计算机与现代化 ›› 2022, Vol. 0 ›› Issue (03): 23-29.

• 人工智能 • 上一篇    下一篇

基于非局部注意力和局部特征的车辆重识别算法

  

  1. (1.河南工业大学信息科学与工程学院,河南郑州450001;2.河南省粮食信息处理国际联合实验室,河南郑州450001)
  • 出版日期:2022-04-29 发布日期:2022-04-29
  • 作者简介:万冬厚(1997—),男,山东德州人,硕士研究生,研究方向:数字图像处理,车辆重识别,E-mail: dreamer_wan@qq.com; 张德贤(1961—),男,河南新密人,教授,博士,研究方向:智能信息技术,E-mail: zdx@haut.edu.cn; 邓淼磊(1977—),男,河南南阳人,教授,博士,研究方向:信息安全,物联网技术,E-mail: dmlei2003@163.com。

Vehicle Re-identification Method Based on Non-local Attention and Local Features

  1. (1. School of Information Science and Engineering, Henan University of Technology, Zhengzhou 450001, China; 
    2. Henan International Joint Laboratory of Grain Information Processing, Zhengzhou 450001, China)

已存条目
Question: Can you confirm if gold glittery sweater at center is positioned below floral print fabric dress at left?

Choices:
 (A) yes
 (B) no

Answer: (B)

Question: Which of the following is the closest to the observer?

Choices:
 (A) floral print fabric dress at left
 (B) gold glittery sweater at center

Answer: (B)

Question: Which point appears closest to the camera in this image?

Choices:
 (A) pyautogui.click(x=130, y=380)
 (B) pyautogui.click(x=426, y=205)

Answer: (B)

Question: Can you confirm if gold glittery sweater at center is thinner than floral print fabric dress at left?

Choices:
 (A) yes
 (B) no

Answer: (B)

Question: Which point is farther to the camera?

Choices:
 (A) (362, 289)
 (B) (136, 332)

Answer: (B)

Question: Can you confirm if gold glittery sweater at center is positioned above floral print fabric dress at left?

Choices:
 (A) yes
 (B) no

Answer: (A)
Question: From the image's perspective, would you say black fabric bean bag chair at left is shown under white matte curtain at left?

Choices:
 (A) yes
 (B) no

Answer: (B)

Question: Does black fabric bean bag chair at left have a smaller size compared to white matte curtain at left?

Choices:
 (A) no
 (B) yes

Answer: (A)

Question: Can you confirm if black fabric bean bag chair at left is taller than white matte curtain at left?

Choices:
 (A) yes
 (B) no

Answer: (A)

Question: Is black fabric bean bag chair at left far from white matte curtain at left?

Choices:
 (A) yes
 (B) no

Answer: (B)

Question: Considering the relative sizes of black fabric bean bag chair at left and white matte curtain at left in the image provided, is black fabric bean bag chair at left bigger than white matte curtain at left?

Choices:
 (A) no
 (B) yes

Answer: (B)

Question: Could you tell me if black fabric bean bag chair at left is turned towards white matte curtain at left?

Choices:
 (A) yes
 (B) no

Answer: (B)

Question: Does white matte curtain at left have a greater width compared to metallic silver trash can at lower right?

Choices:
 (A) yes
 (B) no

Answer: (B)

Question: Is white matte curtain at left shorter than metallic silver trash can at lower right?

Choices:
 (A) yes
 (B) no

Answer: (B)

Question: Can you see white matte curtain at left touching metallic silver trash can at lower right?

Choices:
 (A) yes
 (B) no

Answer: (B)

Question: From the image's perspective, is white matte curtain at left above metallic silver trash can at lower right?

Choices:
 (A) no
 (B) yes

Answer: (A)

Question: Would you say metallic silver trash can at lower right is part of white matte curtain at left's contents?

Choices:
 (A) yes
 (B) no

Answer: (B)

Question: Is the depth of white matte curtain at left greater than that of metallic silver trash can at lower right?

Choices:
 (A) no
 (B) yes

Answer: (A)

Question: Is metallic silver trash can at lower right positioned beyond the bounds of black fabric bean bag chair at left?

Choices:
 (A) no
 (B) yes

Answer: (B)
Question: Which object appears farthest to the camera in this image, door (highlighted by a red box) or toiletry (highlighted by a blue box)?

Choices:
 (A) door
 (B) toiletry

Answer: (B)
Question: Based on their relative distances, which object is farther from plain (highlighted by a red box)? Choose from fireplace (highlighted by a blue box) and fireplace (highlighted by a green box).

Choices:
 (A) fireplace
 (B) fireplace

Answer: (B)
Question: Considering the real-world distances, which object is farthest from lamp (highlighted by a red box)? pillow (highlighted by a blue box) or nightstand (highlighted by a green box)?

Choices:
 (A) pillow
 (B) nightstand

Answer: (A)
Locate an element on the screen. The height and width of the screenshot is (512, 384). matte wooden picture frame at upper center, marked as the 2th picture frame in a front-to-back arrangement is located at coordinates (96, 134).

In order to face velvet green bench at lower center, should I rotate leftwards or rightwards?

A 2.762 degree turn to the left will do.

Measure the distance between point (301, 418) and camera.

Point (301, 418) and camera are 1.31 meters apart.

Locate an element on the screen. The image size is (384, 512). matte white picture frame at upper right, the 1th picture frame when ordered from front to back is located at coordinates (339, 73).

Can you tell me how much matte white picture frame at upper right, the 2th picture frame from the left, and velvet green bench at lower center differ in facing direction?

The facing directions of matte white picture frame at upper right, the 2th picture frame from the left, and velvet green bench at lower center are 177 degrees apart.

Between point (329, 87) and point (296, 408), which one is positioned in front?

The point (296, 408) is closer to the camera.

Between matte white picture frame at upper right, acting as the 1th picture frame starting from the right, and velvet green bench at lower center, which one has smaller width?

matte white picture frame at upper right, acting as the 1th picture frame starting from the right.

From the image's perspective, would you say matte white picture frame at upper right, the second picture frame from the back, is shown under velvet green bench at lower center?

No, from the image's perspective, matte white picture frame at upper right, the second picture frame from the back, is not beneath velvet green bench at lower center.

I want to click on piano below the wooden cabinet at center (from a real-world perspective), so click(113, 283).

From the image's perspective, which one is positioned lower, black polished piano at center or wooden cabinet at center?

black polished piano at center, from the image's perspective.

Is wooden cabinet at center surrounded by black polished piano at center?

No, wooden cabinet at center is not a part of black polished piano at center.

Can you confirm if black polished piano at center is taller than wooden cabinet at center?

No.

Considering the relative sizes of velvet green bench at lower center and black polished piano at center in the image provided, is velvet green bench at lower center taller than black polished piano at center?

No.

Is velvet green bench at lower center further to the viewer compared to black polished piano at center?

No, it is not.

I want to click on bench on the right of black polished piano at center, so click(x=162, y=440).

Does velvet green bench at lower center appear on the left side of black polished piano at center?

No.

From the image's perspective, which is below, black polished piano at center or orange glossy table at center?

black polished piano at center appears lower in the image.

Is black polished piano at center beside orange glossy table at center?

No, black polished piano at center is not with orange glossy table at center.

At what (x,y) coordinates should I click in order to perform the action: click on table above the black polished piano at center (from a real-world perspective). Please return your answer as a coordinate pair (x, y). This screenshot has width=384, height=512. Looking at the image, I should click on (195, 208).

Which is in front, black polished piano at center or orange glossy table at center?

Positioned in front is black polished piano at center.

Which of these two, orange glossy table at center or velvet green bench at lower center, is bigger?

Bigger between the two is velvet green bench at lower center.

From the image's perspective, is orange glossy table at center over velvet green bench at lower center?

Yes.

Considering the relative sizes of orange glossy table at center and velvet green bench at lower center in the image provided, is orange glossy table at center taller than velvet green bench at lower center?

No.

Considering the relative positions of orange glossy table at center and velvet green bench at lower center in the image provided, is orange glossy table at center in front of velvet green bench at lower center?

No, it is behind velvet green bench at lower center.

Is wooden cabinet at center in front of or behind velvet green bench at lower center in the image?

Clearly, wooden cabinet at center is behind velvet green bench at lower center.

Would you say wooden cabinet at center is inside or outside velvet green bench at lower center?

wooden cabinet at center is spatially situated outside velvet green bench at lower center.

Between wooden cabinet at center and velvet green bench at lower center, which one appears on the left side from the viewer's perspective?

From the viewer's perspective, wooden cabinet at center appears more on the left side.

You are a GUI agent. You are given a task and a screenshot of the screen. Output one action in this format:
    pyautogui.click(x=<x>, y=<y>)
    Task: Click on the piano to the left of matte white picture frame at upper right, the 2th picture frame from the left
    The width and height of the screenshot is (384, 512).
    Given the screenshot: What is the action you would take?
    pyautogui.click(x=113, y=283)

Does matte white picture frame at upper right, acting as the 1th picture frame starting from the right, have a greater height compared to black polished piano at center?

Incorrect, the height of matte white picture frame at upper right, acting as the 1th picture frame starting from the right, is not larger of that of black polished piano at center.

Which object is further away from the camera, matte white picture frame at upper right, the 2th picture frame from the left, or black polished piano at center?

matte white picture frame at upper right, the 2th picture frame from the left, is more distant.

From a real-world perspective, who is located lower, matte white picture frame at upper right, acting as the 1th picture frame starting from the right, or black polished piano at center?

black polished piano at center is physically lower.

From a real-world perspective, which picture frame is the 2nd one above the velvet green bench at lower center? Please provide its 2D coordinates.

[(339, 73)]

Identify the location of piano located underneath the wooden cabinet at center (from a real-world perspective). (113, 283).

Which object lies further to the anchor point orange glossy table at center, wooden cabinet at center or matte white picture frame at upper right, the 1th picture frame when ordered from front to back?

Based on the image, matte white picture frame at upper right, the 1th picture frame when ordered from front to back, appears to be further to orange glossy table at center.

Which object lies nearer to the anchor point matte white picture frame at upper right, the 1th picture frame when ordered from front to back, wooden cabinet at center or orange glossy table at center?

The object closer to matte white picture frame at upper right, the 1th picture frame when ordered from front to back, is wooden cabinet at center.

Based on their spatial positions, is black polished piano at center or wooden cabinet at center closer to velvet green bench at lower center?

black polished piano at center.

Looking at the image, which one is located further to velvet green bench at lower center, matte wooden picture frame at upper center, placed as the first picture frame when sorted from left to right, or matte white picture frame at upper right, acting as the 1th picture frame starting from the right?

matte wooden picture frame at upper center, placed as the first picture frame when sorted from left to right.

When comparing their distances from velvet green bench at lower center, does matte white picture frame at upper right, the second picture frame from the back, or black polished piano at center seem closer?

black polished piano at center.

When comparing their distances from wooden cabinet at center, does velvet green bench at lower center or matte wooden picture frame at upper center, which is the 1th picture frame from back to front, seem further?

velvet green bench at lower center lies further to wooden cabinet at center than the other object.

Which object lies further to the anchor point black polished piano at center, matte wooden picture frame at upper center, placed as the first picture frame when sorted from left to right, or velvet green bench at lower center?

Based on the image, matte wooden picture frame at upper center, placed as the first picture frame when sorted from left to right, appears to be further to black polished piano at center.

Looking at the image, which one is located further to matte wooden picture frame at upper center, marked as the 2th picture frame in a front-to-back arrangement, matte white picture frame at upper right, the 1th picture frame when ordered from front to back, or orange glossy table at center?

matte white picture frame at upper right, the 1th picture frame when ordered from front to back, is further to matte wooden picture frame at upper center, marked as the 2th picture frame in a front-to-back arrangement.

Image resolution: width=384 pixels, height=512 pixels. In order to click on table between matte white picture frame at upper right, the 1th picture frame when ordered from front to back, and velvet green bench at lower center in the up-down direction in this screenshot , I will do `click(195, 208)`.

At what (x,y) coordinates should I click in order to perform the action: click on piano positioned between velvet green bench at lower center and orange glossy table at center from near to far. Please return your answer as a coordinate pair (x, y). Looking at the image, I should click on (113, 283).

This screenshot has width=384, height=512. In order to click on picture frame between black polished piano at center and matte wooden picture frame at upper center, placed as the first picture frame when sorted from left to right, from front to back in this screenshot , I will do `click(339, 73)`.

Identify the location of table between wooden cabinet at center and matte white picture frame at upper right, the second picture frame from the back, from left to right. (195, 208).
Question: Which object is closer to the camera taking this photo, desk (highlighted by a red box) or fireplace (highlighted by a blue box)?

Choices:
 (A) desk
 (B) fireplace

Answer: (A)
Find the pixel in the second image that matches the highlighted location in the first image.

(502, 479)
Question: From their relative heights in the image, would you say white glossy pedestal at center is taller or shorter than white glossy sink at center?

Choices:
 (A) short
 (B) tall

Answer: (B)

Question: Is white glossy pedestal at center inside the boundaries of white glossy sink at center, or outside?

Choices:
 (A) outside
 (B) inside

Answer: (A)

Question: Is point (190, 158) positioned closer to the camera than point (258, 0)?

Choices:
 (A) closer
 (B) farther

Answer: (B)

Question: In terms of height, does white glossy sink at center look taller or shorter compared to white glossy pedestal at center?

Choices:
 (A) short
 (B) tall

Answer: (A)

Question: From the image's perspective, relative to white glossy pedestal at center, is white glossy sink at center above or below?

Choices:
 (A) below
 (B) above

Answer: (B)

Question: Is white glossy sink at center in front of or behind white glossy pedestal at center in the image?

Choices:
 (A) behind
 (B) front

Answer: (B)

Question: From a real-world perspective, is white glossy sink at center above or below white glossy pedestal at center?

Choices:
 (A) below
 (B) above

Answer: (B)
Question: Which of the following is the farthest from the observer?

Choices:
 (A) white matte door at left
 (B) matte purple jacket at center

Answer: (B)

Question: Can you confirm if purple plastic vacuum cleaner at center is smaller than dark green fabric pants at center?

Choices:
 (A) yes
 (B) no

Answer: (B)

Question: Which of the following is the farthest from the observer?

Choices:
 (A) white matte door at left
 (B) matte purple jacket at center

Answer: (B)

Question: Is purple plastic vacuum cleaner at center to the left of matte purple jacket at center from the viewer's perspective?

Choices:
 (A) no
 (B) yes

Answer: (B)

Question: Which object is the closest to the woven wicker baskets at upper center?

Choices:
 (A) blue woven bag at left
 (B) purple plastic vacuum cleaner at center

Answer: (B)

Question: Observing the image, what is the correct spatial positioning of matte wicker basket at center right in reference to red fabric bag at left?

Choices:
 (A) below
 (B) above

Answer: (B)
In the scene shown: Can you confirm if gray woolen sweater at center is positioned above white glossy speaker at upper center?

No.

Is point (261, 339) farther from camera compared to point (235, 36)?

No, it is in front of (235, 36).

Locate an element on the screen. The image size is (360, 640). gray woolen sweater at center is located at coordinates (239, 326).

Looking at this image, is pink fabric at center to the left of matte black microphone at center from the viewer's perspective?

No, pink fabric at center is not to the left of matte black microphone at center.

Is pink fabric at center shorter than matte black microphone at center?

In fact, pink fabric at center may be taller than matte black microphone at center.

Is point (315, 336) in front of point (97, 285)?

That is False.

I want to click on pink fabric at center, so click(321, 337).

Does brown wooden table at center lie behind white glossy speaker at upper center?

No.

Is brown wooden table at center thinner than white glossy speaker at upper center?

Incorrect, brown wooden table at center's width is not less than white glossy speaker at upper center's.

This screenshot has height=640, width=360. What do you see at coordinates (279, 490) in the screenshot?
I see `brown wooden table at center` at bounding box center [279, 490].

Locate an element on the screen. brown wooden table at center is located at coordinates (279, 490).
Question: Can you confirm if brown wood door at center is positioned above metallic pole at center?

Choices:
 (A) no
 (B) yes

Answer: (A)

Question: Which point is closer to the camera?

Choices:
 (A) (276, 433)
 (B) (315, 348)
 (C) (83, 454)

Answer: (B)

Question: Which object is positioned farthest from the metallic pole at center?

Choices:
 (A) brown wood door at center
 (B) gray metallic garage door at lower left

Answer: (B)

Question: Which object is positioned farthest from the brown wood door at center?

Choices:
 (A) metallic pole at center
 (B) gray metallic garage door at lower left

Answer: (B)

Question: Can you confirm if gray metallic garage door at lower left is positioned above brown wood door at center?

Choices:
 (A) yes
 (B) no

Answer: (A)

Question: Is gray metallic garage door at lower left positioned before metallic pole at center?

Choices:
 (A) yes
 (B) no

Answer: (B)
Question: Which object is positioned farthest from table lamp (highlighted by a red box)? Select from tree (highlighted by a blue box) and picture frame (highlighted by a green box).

— 任务要求 —
把论文信息页从“Vehicle Re-identification Method”起、到“Zhengzhou 450001, China)”止的这一段重写一遍，并把其中的“Non-local Attention”改成“Self-Attention”。

— 任务结果 —
Vehicle Re-identification Method Based on Self-Attention and Local Features

  1. (1. School of Information Science and Engineering, Henan University of Technology, Zhengzhou 450001, China; 
    2. Henan International Joint Laboratory of Grain Information Processing, Zhengzhou 450001, China)